(Ivanhoe Newswire) -- New treatments could be on the way after the
discovery of a new asthma gene.
Researchers from the United States, London, France, and Germany looked at more
than 2,000 children. They found genetic markers on chromosome 17 that
dramatically increase a child's risk for asthma. Children with the marker had
higher levels of a new gene called ORMDL3 in their blood, which is found in
higher amounts in children with asthma. The study shows the disease-associated
version of the gene increases the risk of asthma by 60-to 70-percent.

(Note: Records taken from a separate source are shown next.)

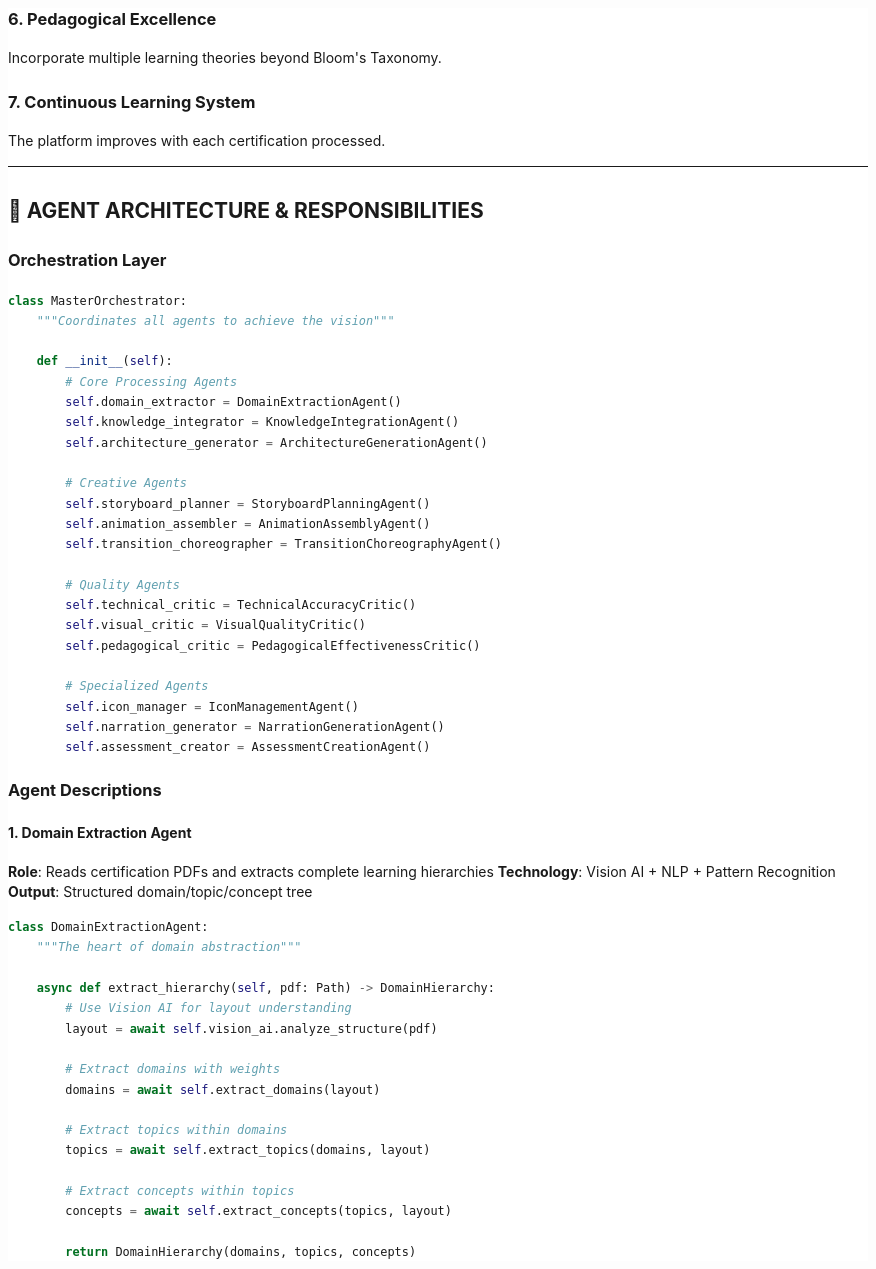 ### 6. Pedagogical Excellence
Incorporate multiple learning theories beyond Bloom's Taxonomy.

### 7. Continuous Learning System
The platform improves with each certification processed.

---

## 🤖 AGENT ARCHITECTURE & RESPONSIBILITIES

### Orchestration Layer

```python
class MasterOrchestrator:
    """Coordinates all agents to achieve the vision"""
    
    def __init__(self):
        # Core Processing Agents
        self.domain_extractor = DomainExtractionAgent()
        self.knowledge_integrator = KnowledgeIntegrationAgent()
        self.architecture_generator = ArchitectureGenerationAgent()
        
        # Creative Agents
        self.storyboard_planner = StoryboardPlanningAgent()
        self.animation_assembler = AnimationAssemblyAgent()
        self.transition_choreographer = TransitionChoreographyAgent()
        
        # Quality Agents
        self.technical_critic = TechnicalAccuracyCritic()
        self.visual_critic = VisualQualityCritic()
        self.pedagogical_critic = PedagogicalEffectivenessCritic()
        
        # Specialized Agents
        self.icon_manager = IconManagementAgent()
        self.narration_generator = NarrationGenerationAgent()
        self.assessment_creator = AssessmentCreationAgent()
```

### Agent Descriptions

#### 1. Domain Extraction Agent
**Role**: Reads certification PDFs and extracts complete learning hierarchies
**Technology**: Vision AI + NLP + Pattern Recognition
**Output**: Structured domain/topic/concept tree

```python
class DomainExtractionAgent:
    """The heart of domain abstraction"""
    
    async def extract_hierarchy(self, pdf: Path) -> DomainHierarchy:
        # Use Vision AI for layout understanding
        layout = await self.vision_ai.analyze_structure(pdf)
        
        # Extract domains with weights
        domains = await self.extract_domains(layout)
        
        # Extract topics within domains
        topics = await self.extract_topics(domains, layout)
        
        # Extract concepts within topics
        concepts = await self.extract_concepts(topics, layout)
        
        return DomainHierarchy(domains, topics, concepts)
```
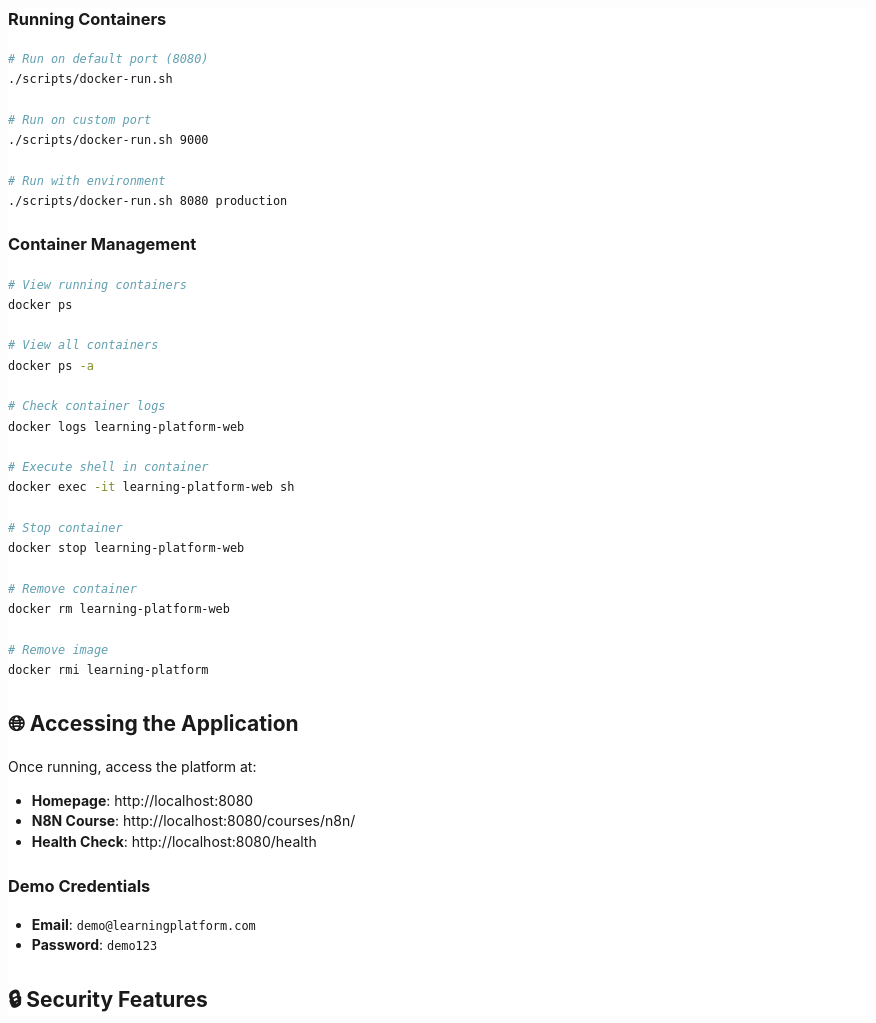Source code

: ### Running Containers

```bash
# Run on default port (8080)
./scripts/docker-run.sh

# Run on custom port
./scripts/docker-run.sh 9000

# Run with environment
./scripts/docker-run.sh 8080 production
```

### Container Management

```bash
# View running containers
docker ps

# View all containers
docker ps -a

# Check container logs
docker logs learning-platform-web

# Execute shell in container
docker exec -it learning-platform-web sh

# Stop container
docker stop learning-platform-web

# Remove container
docker rm learning-platform-web

# Remove image
docker rmi learning-platform
```

## 🌐 Accessing the Application

Once running, access the platform at:

- **Homepage**: http://localhost:8080
- **N8N Course**: http://localhost:8080/courses/n8n/
- **Health Check**: http://localhost:8080/health

### Demo Credentials

- **Email**: `demo@learningplatform.com`
- **Password**: `demo123`

## 🔒 Security Features
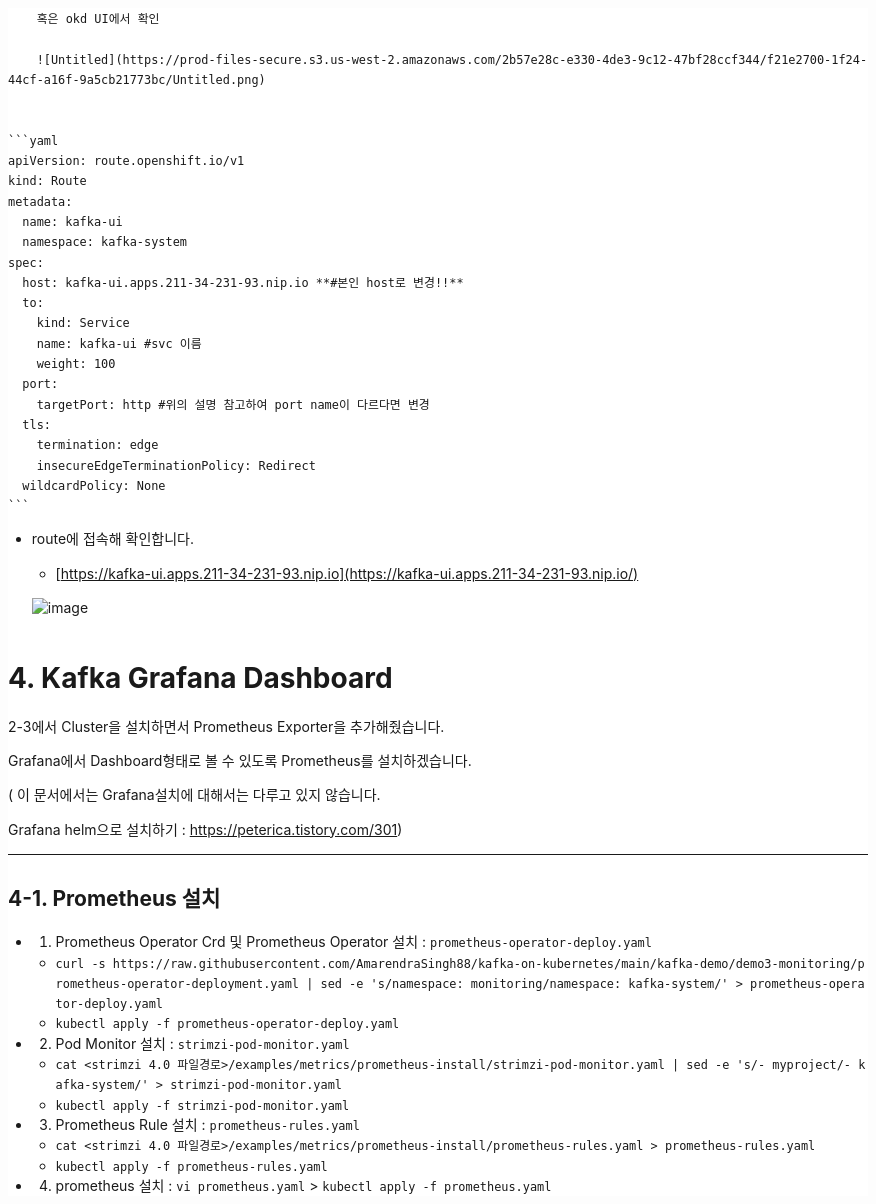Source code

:         혹은 okd UI에서 확인
        
        ![Untitled](https://prod-files-secure.s3.us-west-2.amazonaws.com/2b57e28c-e330-4de3-9c12-47bf28ccf344/f21e2700-1f24-44cf-a16f-9a5cb21773bc/Untitled.png)
        
    
    ```yaml
    apiVersion: route.openshift.io/v1
    kind: Route
    metadata:
      name: kafka-ui
      namespace: kafka-system
    spec:
      host: kafka-ui.apps.211-34-231-93.nip.io **#본인 host로 변경!!**
      to:
        kind: Service
        name: kafka-ui #svc 이름
        weight: 100
      port:
        targetPort: http #위의 설명 참고하여 port name이 다르다면 변경
      tls:
        termination: edge
        insecureEdgeTerminationPolicy: Redirect
      wildcardPolicy: None
    ```
    
- route에 접속해 확인합니다.
    - [https://kafka-ui.apps.211-34-231-93.nip.io](https://kafka-ui.apps.211-34-231-93.nip.io/)
    
   ![image](https://github.com/heewon00/k8s_kafka_guide/assets/55778040/2ee71e9d-41fc-433d-bc58-566d5f3428a2)


# 4. Kafka Grafana Dashboard

2-3에서 Cluster을 설치하면서 Prometheus Exporter을 추가해줬습니다.

Grafana에서 Dashboard형태로 볼 수 있도록 Prometheus를 설치하겠습니다. 

( 이 문서에서는 Grafana설치에 대해서는 다루고 있지 않습니다. 

Grafana helm으로 설치하기 : https://peterica.tistory.com/301)

---

## 4-1. Prometheus 설치

- 1) Prometheus Operator Crd 및 Prometheus Operator 설치 : `prometheus-operator-deploy.yaml`
    - `curl -s https://raw.githubusercontent.com/AmarendraSingh88/kafka-on-kubernetes/main/kafka-demo/demo3-monitoring/prometheus-operator-deployment.yaml | sed -e 's/namespace: monitoring/namespace: kafka-system/' > prometheus-operator-deploy.yaml`
    - `kubectl apply -f prometheus-operator-deploy.yaml`
- 2) Pod Monitor 설치 : `strimzi-pod-monitor.yaml`
    - `cat <strimzi 4.0 파일경로>/examples/metrics/prometheus-install/strimzi-pod-monitor.yaml | sed -e 's/- myproject/- kafka-system/' > strimzi-pod-monitor.yaml`
    - `kubectl apply -f strimzi-pod-monitor.yaml`
- 3) Prometheus Rule 설치 : `prometheus-rules.yaml`
    - `cat <strimzi 4.0 파일경로>/examples/metrics/prometheus-install/prometheus-rules.yaml > prometheus-rules.yaml`
    - `kubectl apply -f prometheus-rules.yaml`
- 4) prometheus 설치 : `vi prometheus.yaml` > `kubectl apply -f prometheus.yaml`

"I think, eventually, it will lead to new therapies because it points to a
specific biological molecular pathway," co-author Goncalo Abecasis, from the
University of Michigan School of Public Health, was quoted as saying. "Once we
understand the biology and we know the players, it's possible to target with
specific drugs."
Asthma is the most common chronic disease of childhood, caused by a combination
of genetic and environmental factors. Treatments for childhood asthma usually
focus on targeting allergic responses because most children with asthma also
have many allergies.
The authors say their findings are the strongest genetic link yet to child-onset
asthma.
"These novel findings do not explain completely how asthma is caused, but they
do provide a further part of the gene-environment jigsaw that makes up the
disease," co-author Dr. Miriam Moffatt of the National Health and Lung
Institute, London, was quoted as saying. "We and our colleagues are currently
preparing even bigger studies to find other genes of smaller effect and to
relate these to environmental factors that increase asthma risk."